Do journal editors check self-citations? If I cite two of my papers, would it be a problem?

  • 5
    Are your papers relevant citations to the paper you are writing? If yes, why would you not cite them? That would be a huge mistake! Are your papers irrelevant citations? If yes, why would you cite them?
    – Bryan Krause
    Nov 26, 2020 at 1:43
  • @BryanKrause Do you mean, even I use some sources from my old papers and cite them, would be a mistake?
    – Shoh
    Nov 26, 2020 at 1:48
  • 3
    I don't understand your comment-question, and I refer again to the comment I left. Cite if relevant, no matter who wrote it. Don't cite if not relevant, no matter who wrote it.
    – Bryan Krause
    Nov 26, 2020 at 2:02
  • @BryanKrause Thank you very much!
    – Shoh
    Nov 26, 2020 at 2:04
  • Don't many citation-count machines automatically disregard self-citations, anyway? Nov 26, 2020 at 18:07

1 Answer 1


You have to expect or assume that journal editors read or at least scan any paper that comes across their desk. So they may also see what's being cited and what is not.

Now, it seems to me that you're worried about citing your own papers. There is, in itself, nothing wrong with citing your own papers: Oftentimes you're building on previous work you reported on previously, and citing your own previous papers allows others to follow your path of exploration. So these citations are ok.

• **Listed records**
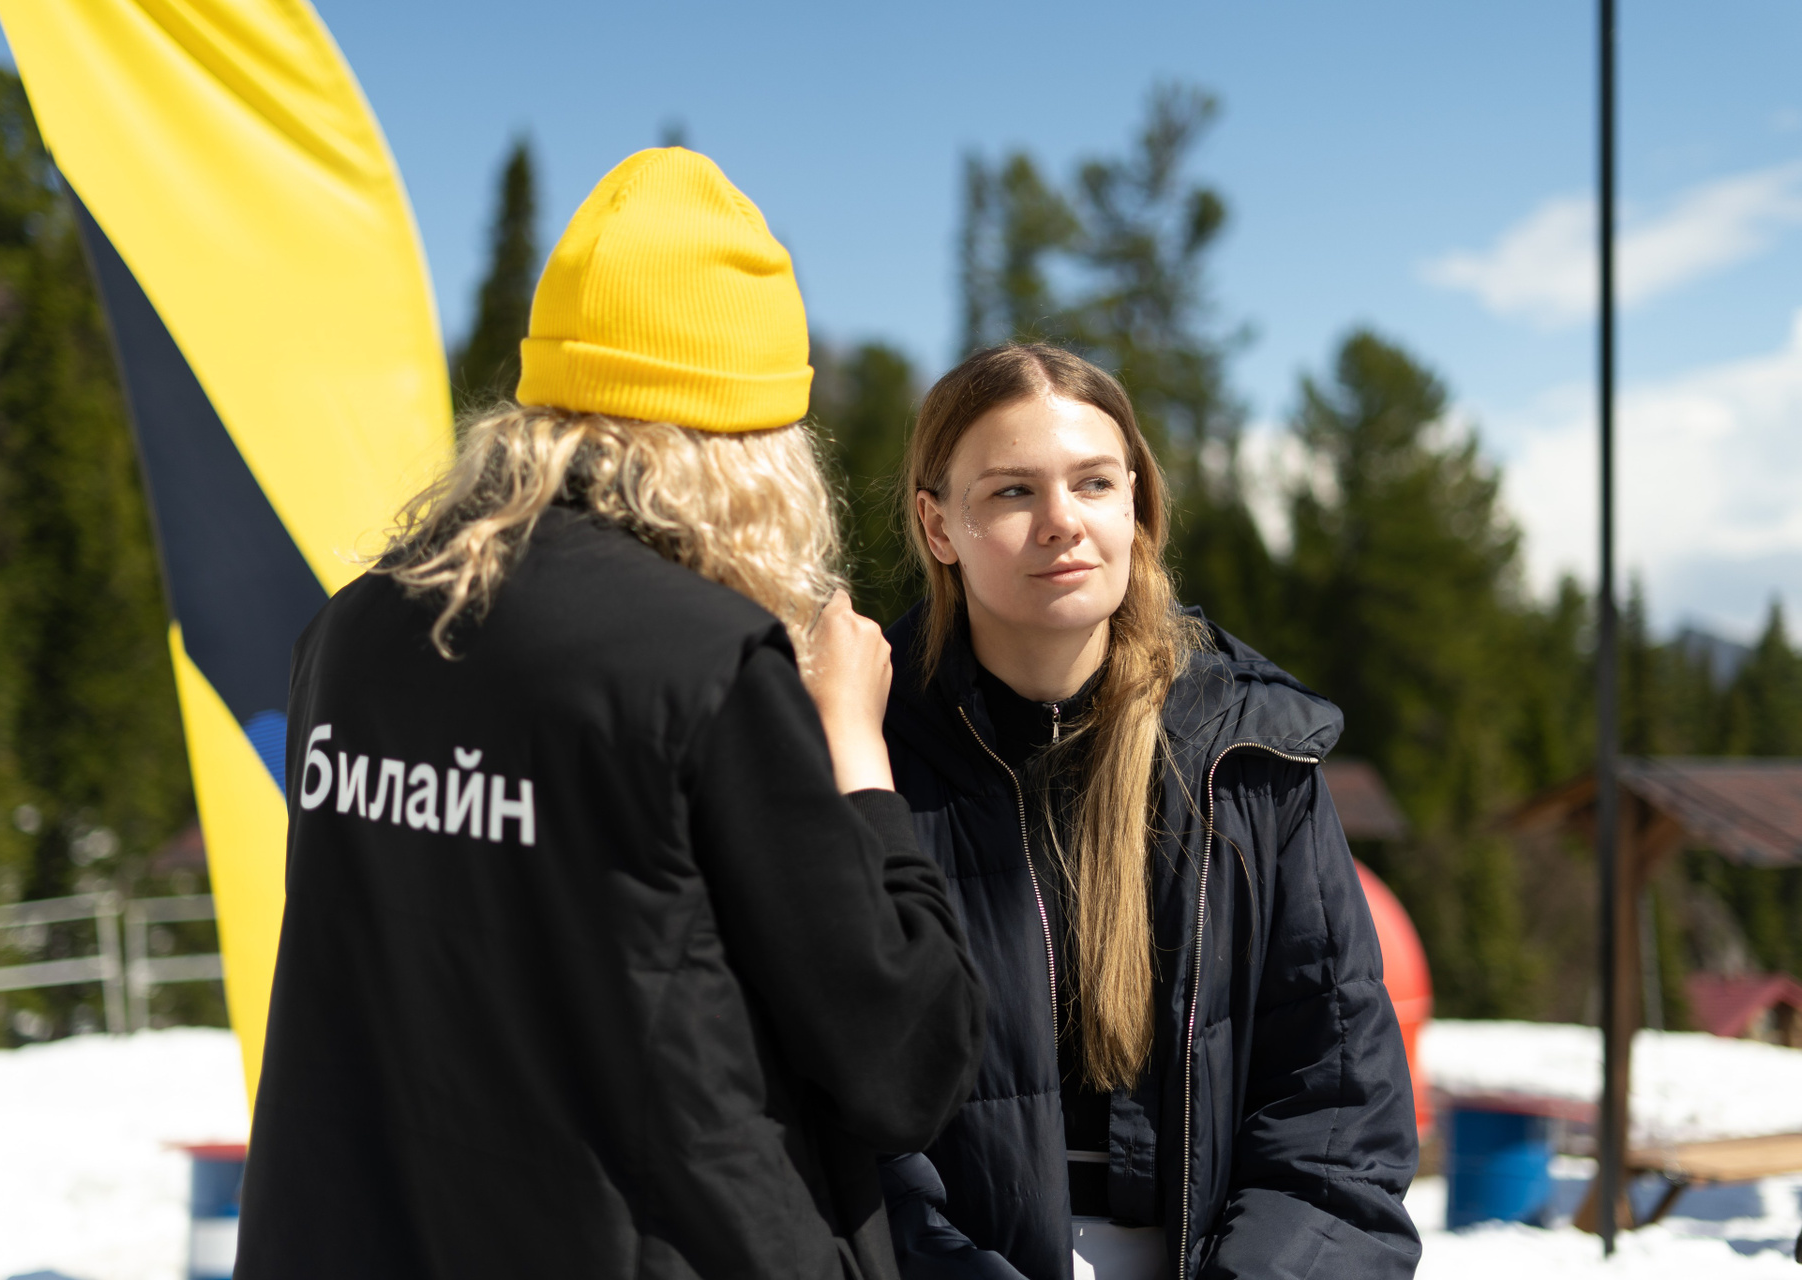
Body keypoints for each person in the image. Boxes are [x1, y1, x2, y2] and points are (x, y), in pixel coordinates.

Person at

---

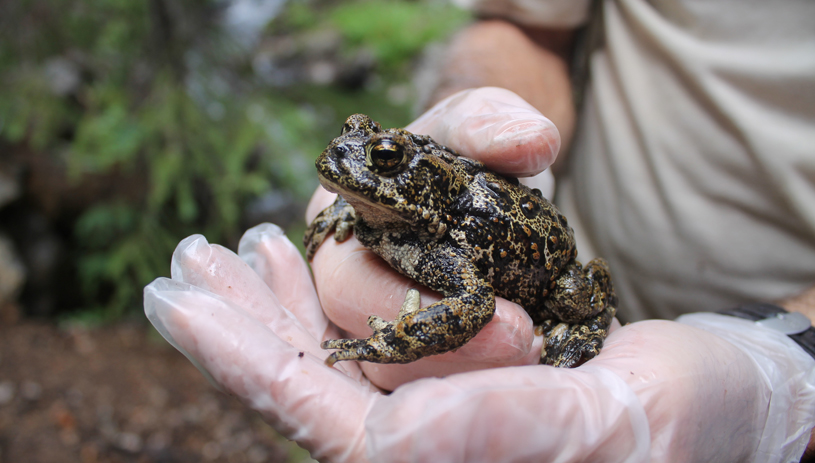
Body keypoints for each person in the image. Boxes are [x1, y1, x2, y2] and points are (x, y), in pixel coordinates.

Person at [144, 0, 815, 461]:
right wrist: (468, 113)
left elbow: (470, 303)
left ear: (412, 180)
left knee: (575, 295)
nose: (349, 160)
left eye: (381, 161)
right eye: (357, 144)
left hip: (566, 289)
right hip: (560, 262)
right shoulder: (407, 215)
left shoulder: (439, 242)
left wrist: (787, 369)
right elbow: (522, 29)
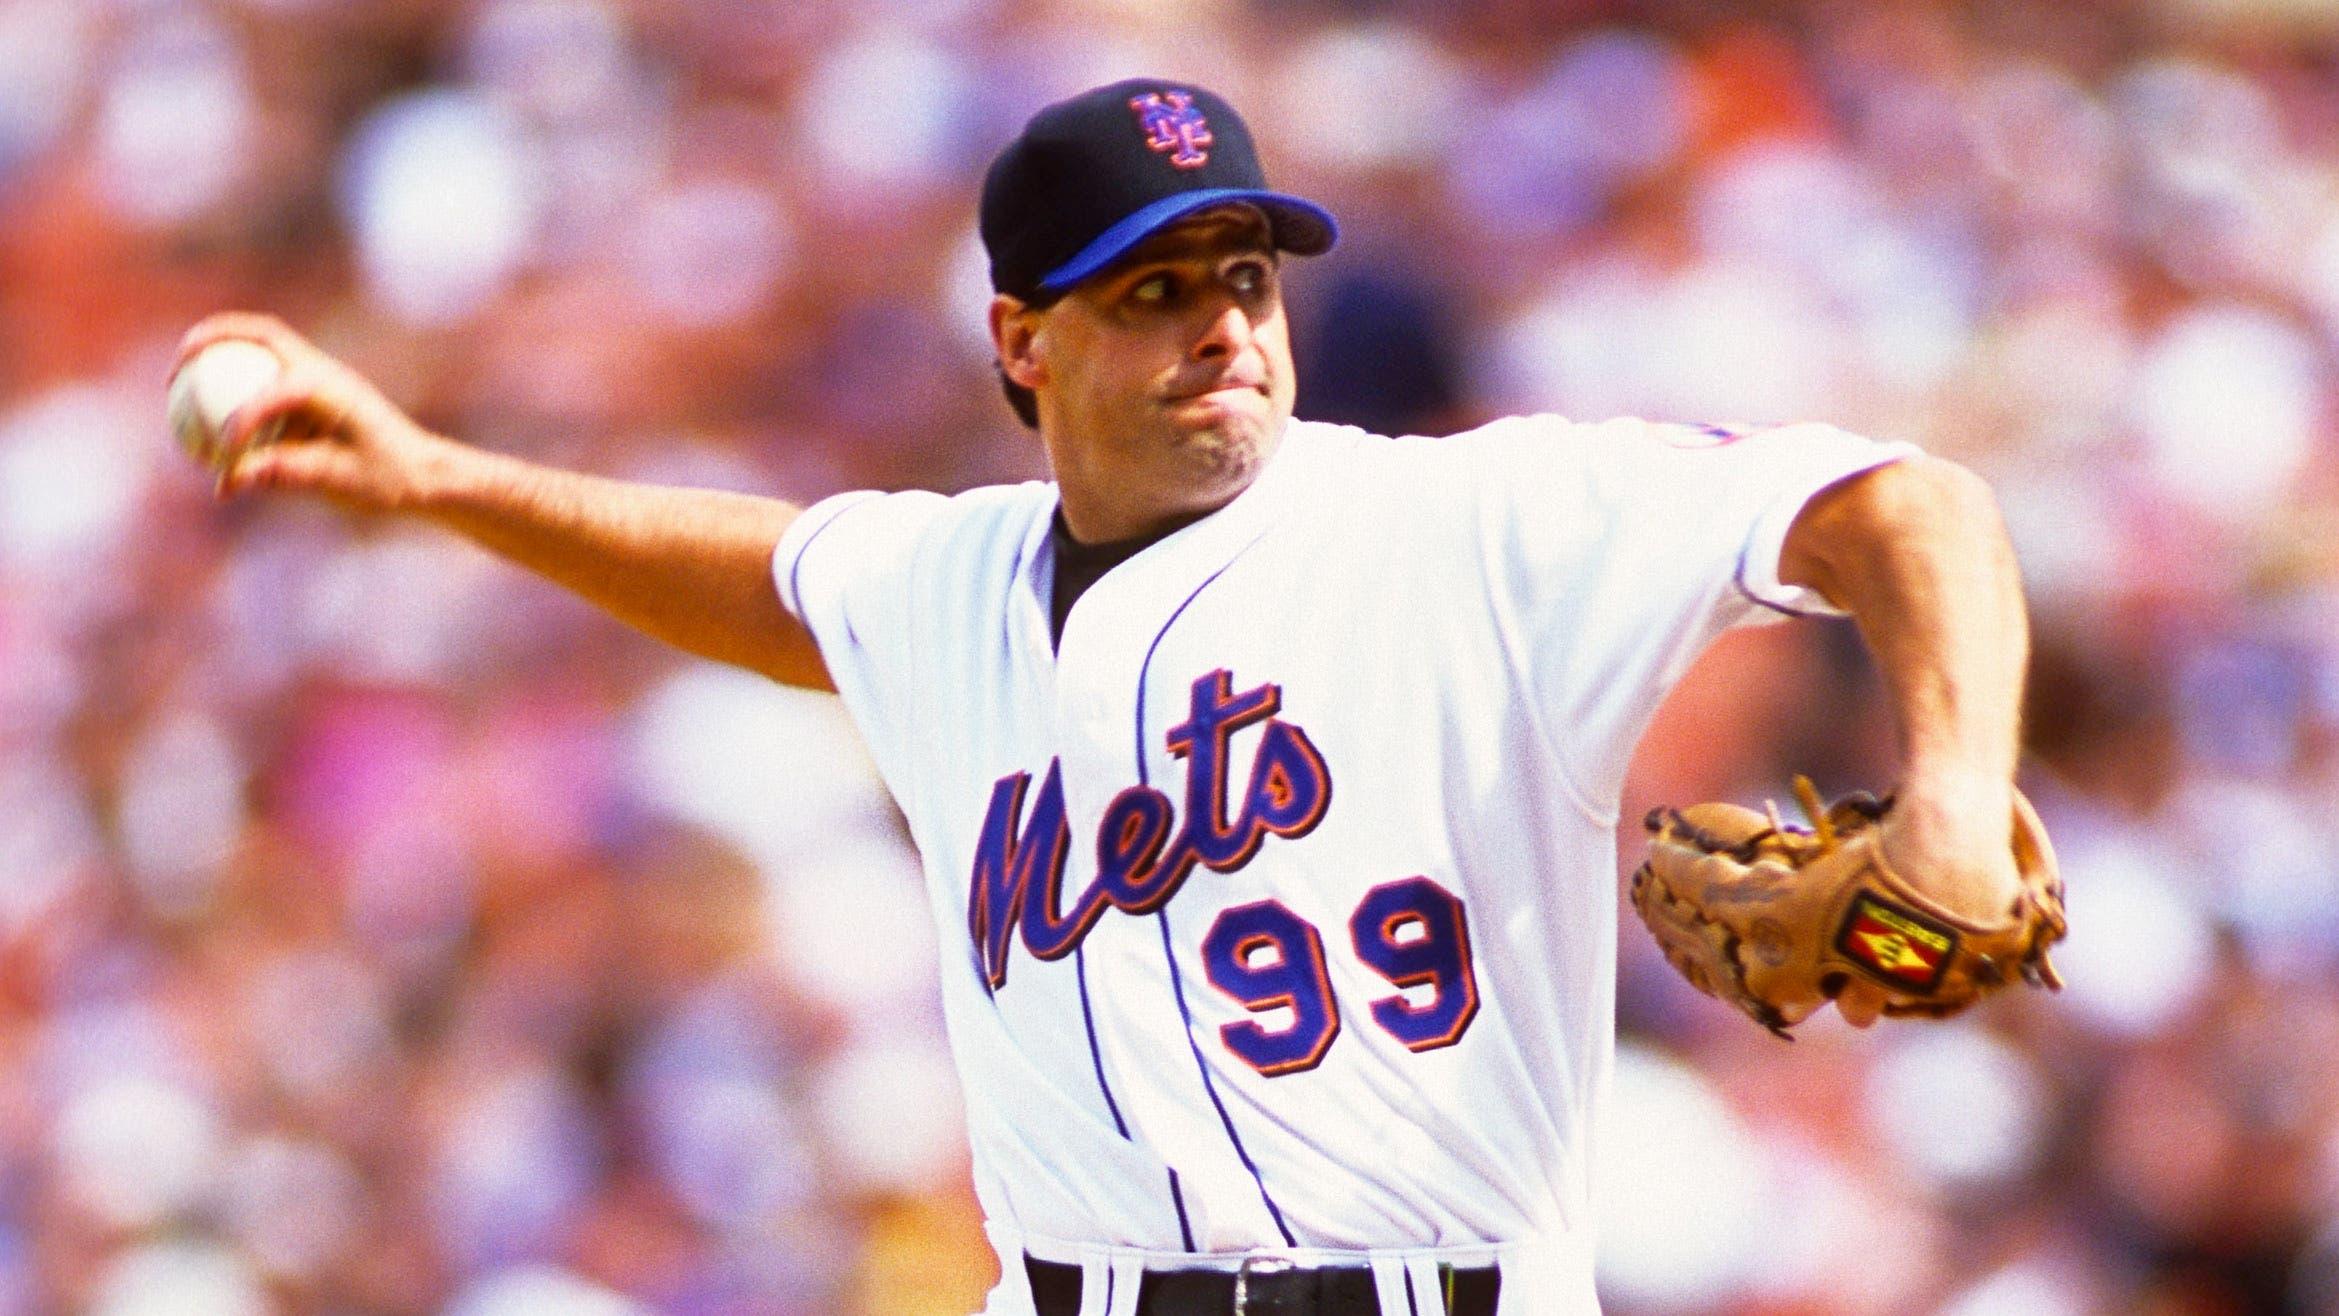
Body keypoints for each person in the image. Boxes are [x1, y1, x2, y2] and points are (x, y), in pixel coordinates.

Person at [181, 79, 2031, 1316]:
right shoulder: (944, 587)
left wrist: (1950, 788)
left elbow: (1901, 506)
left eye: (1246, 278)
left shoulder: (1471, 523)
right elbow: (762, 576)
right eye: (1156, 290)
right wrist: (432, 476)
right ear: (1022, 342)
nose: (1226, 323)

• **Your task**
Continue the discussion of citing one's own papers, starting right after its last sentence. The items come from a source unrelated to the text.

• **Exercise response**
On the other hand, it is problematic if you cite your previous papers because you want to rack up your citation count of H index. This would generally mean that you cite your own papers even though they have nothing to do with the current paper. Don't do that -- it's academically dishonest to do that, generally frowned upon, and may lead to your papers being rejected.

So the question for you to answer is this: If you want to add a citation to one of your previous papers, are you adding it because (1) you think it is a useful reference for your readers, or because (2) you want to increase your citation count? If the honest answer to the question is (1), then you should be on the safe side.

  • Sometimes it is required that you cite your own papers. Otherwise you can be guilty of self-plagiarism. This is especially true for those who work out a complex research thread over a series of papers.